Am I right in thinking that the behaviour in this specific test case is too conservative as a result of the patch? (An i64 won't overflow, since we know the trip count is only 256.)

If yes, do you have any suggestions on how we could fix this? I'm assuming this might also affect other targets, at least similar ones such as ARM/AArch32 or Thumb. Any input would be welcome.

Cheers
Moritz

kongyi added a subscriber: kongyi.Sep 5 2014, 8:46 AM
atrick added a comment.Sep 5 2014, 1:15 PM

What you've done is the right idea. We want to allow post-increment comparison whenever we can prove no overflow on the increment. Handling the constant case as you've done seems safe, albeit messy.

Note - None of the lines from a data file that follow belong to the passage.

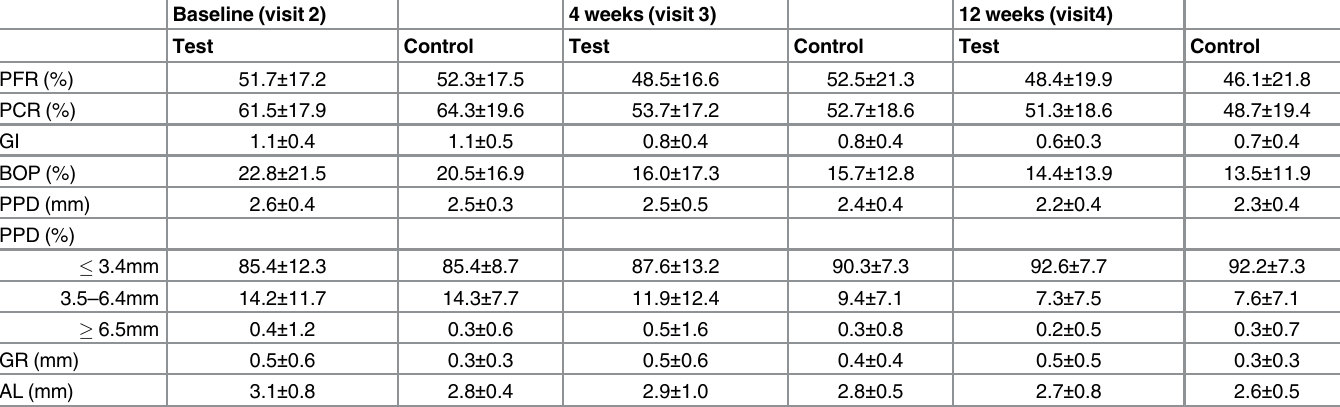
Table 2. Clinical parameters at baseline and follow ups (means ±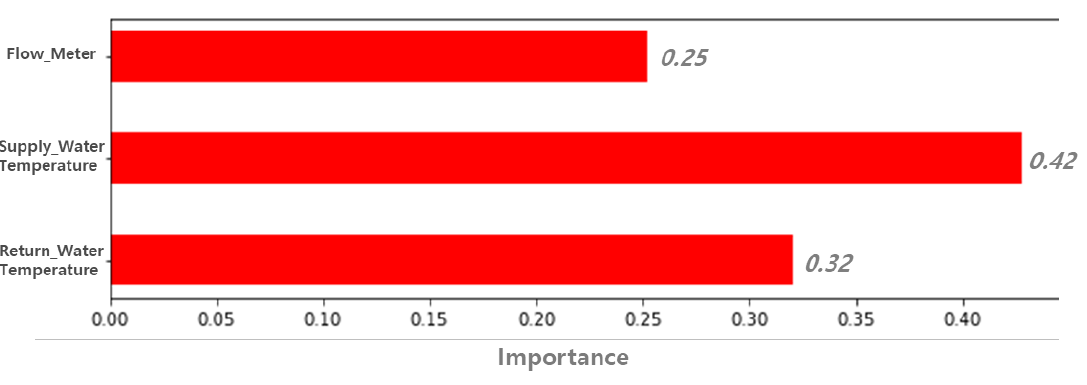
Figure 7. Gini importance of heating supply data.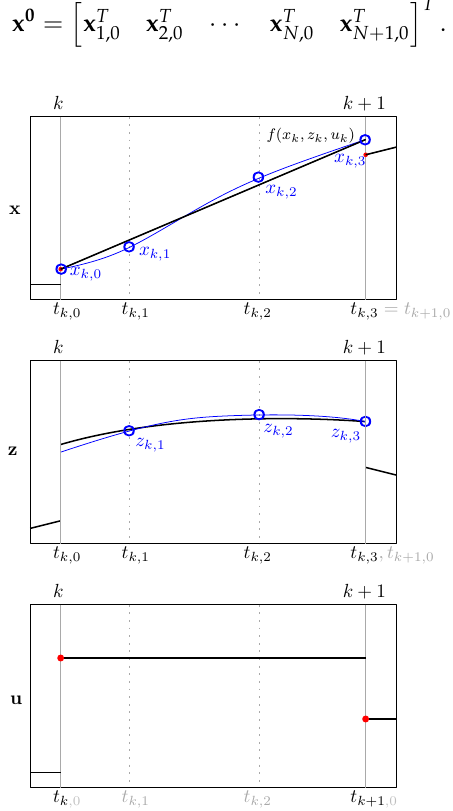
Figure 2. Schematic representation of third order direct collocation using Radau scheme showing the polynomial approximation of dynamic system (8) for a single sampling interval [ k , k + 1 ] . Note that the differential state has one additional collocation point at t k ,0 , which is used to ensure state continuity by enforcing shooting gap constraints. The control input u is piecewise constant over the interval [ k , k + 1 ]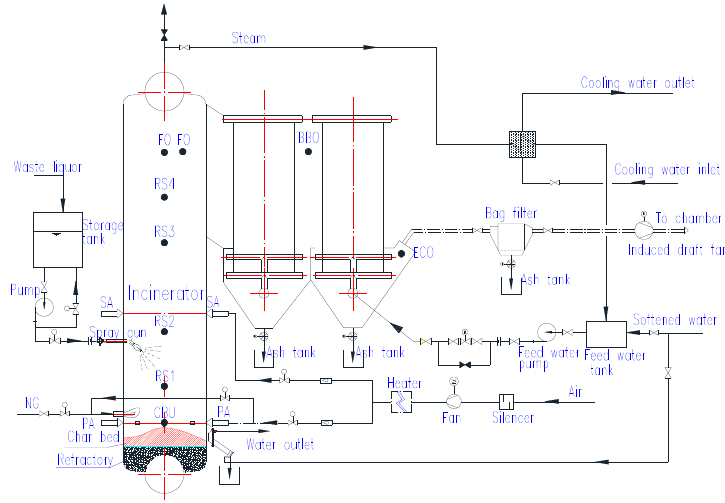
Figure 6. Flowsheet of pilot plant for waste liquor combustion.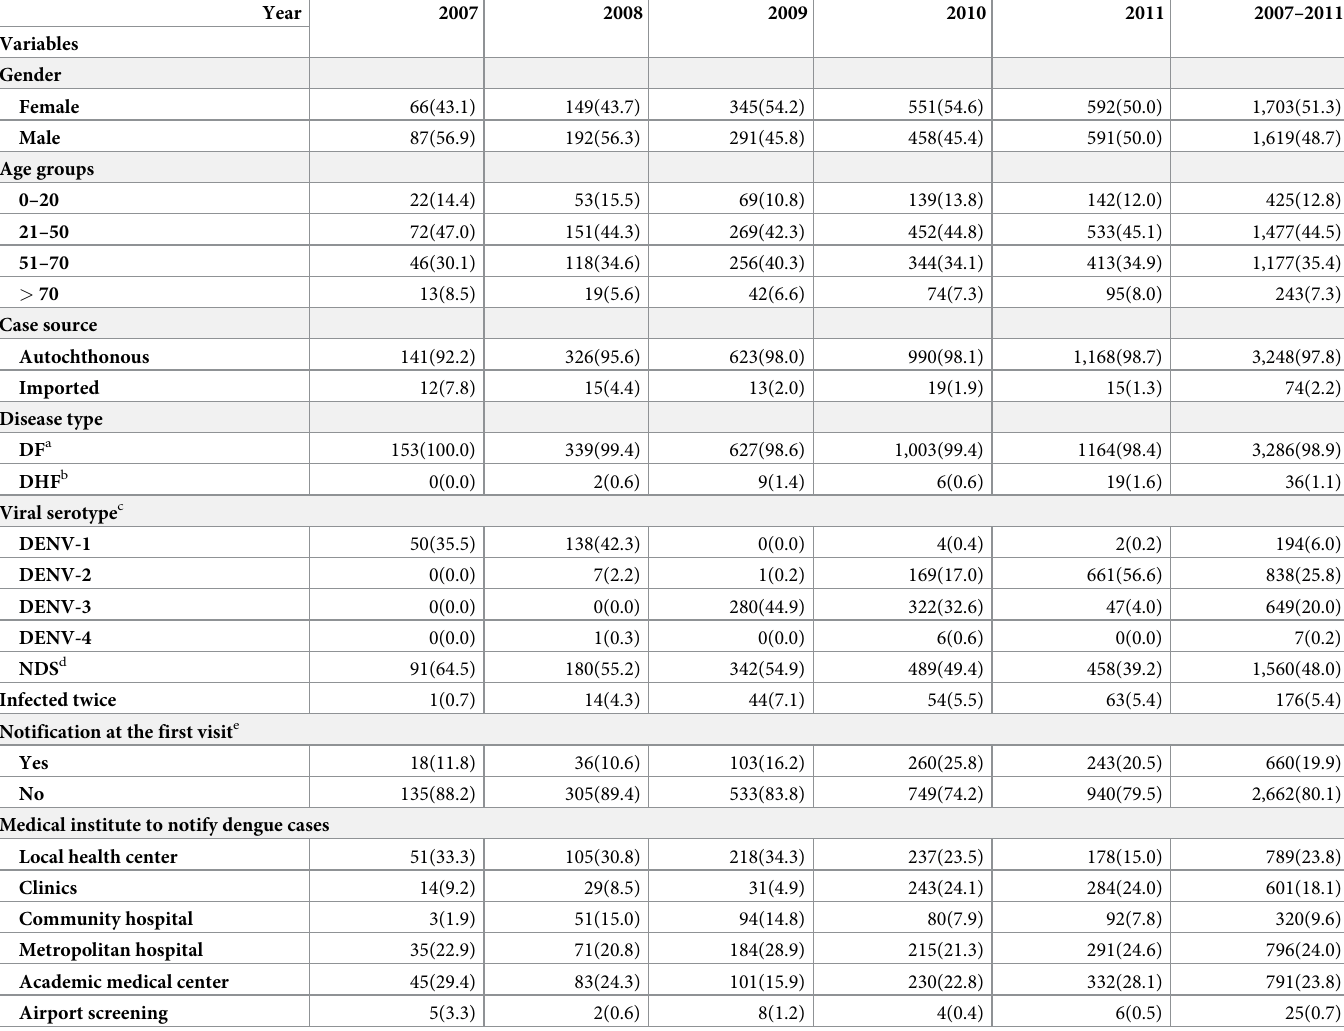
Table 1. Demographic and epidemiological characteristics of dengue-infected patients (N =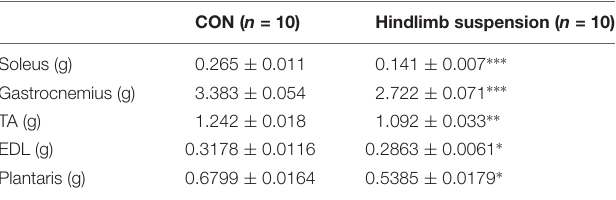
TABLE 3 | Skeletal muscles weight following hindlimb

A more general way to check overflow is something like this (I haven't tested this in your case):

unsigned BitWidth = SE->getTypeSizeInBits(BECount->getType());
// BitWidt+1 should actually be sufficient
Type *WideTy = IntegerType::get(SE->getContext(), BitWidth * 2);
IVCount = SE->getAddExpr(BackedgeTakenCount,
                         SE->getConstant(BackedgeTakenCount->getType(), 1));
IVCountWide = SE->getAddExpr(
                SE->getSignExtendedExpr(BackedgeTakenCount, WideTy),
                SE->getConstant(WideTy, 1));
if (getSignExtendExpr(IVCount, WideTy) == IVCountWide)
  // no signed overflow

You may want to give this a try and make sure it's still safe in the problem case.